Die Geschlechtsrolle wird bereits früh in der Kindheit erlernt und behält einen starken Einfluss auf nahezu alle Lebensbereiche. Bereits direkt nach der Geburt wird der Prozess der Zuschreibung der Geschlechterrollen eingeleitet. Eltern beurteilen
- ihre Töchter als schwach, zart, feingliedrig, niedlich und hübsch
- ihre Söhne als stark, groß, munter
und zwar unabhängig von Größe, Gewicht und Reflexbereitschaft der männlichen und weiblichen Säuglinge.
In einem Experiment wurde Müttern immer dasselbe Schreien eines Babys von einem Tonband vorgespielt. Je nachdem, ob man den Müttern sagte, dass sie einen Jungen oder ein Mädchen hören, beurteilen sie das Weinen anders. Bei (vermuteten) Jungen werteten sie das Geschrei als Wut, bei Mädchen als Angst (vgl.: Wagner-Link, S. 28).

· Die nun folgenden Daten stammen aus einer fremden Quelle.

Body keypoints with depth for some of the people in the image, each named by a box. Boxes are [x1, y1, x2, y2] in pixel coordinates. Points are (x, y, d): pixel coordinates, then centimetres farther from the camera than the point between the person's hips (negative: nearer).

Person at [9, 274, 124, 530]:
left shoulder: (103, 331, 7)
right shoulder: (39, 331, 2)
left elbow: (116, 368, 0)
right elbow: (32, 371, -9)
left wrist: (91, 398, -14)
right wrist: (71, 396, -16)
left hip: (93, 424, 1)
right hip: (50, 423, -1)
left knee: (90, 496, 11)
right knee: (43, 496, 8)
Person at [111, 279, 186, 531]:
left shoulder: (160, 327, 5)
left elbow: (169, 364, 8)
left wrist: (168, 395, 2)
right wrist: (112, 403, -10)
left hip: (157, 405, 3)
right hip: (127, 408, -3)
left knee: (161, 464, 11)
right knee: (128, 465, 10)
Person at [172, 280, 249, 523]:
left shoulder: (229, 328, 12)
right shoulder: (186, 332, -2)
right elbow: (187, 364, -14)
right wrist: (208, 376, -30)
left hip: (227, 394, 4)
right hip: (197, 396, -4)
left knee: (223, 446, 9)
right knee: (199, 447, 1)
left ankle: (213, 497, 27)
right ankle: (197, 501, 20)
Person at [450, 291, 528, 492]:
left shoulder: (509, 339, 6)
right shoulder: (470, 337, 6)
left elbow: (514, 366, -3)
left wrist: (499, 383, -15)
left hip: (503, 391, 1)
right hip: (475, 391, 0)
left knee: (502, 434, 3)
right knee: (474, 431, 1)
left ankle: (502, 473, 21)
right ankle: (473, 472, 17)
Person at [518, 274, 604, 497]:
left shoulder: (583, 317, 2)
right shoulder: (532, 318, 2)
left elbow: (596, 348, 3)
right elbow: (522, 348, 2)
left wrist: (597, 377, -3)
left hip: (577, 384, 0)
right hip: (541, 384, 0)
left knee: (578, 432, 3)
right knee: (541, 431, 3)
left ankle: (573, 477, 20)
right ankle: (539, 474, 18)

Für Frauen und Männer ist der Umgang miteinander einfacher, wenn beide die spezifischen Rollenerwartungen erfüllen. Deshalb wird auch bei beruflicher Kommunikation meistens auf die vertrauten Geschlechtsstereotypen zurückgegriffen, selbst wenn dies für die Betriebsabläufe nicht optimal ist.

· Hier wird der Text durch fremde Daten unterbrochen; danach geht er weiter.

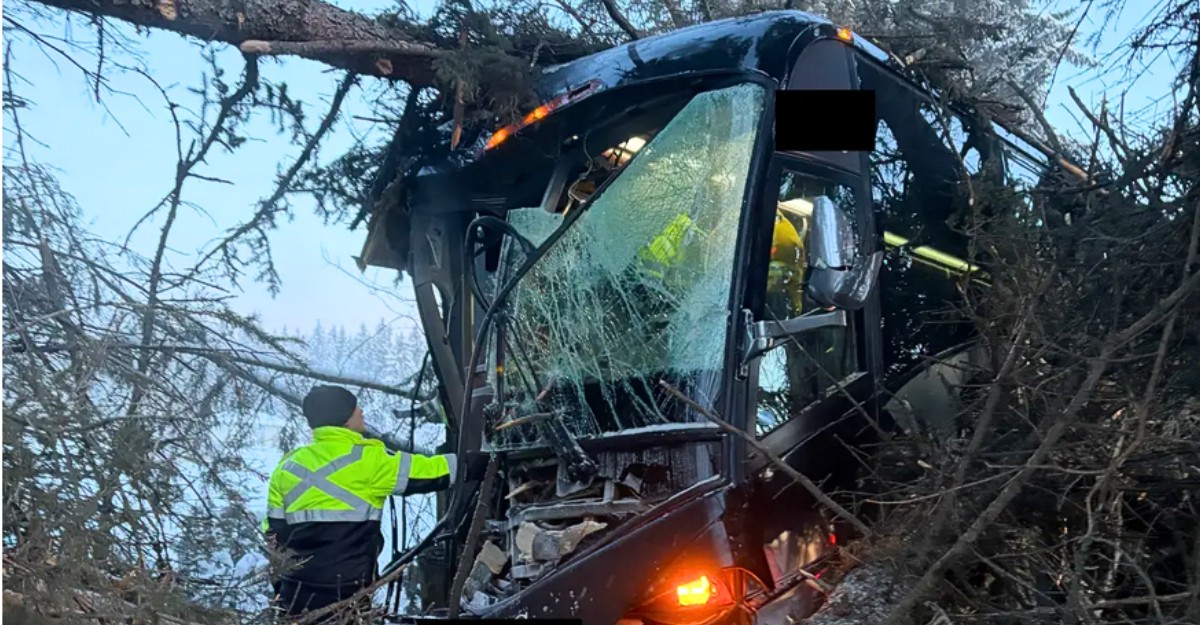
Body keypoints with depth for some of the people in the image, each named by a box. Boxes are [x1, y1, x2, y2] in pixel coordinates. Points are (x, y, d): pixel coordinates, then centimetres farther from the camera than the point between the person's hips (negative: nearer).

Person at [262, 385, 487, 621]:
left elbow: (275, 531, 12)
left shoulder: (289, 466, 8)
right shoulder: (367, 460, -10)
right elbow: (428, 473, -8)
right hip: (344, 590, -6)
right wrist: (487, 461, 2)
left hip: (298, 590, 6)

"Im beruflichen Alltag überlagern sich daher unmerklich die Wahrnehmung der Arbeitsleistung und das Geschlecht der Person, die diese Leistung erbringt. Diese Überlagerung ist nicht zu vermeiden. Wir sind keine Neutren, wir sind Männer und Frauen. Im Bemühen um eine möglichst objektive und gerechte Beurteilung ist es unerlässlich, sich die eigene geschlechtsgeprägte Sicht bewusst zu machen. .... Männern zugerechnete Verhaltensweisen sind in fast allen gesellschaftlichen Bereichen höher bewertet als weibliche Verhaltensmuster." (aus: Gleichstellungsstelle München: Leitfaden, S. 3.)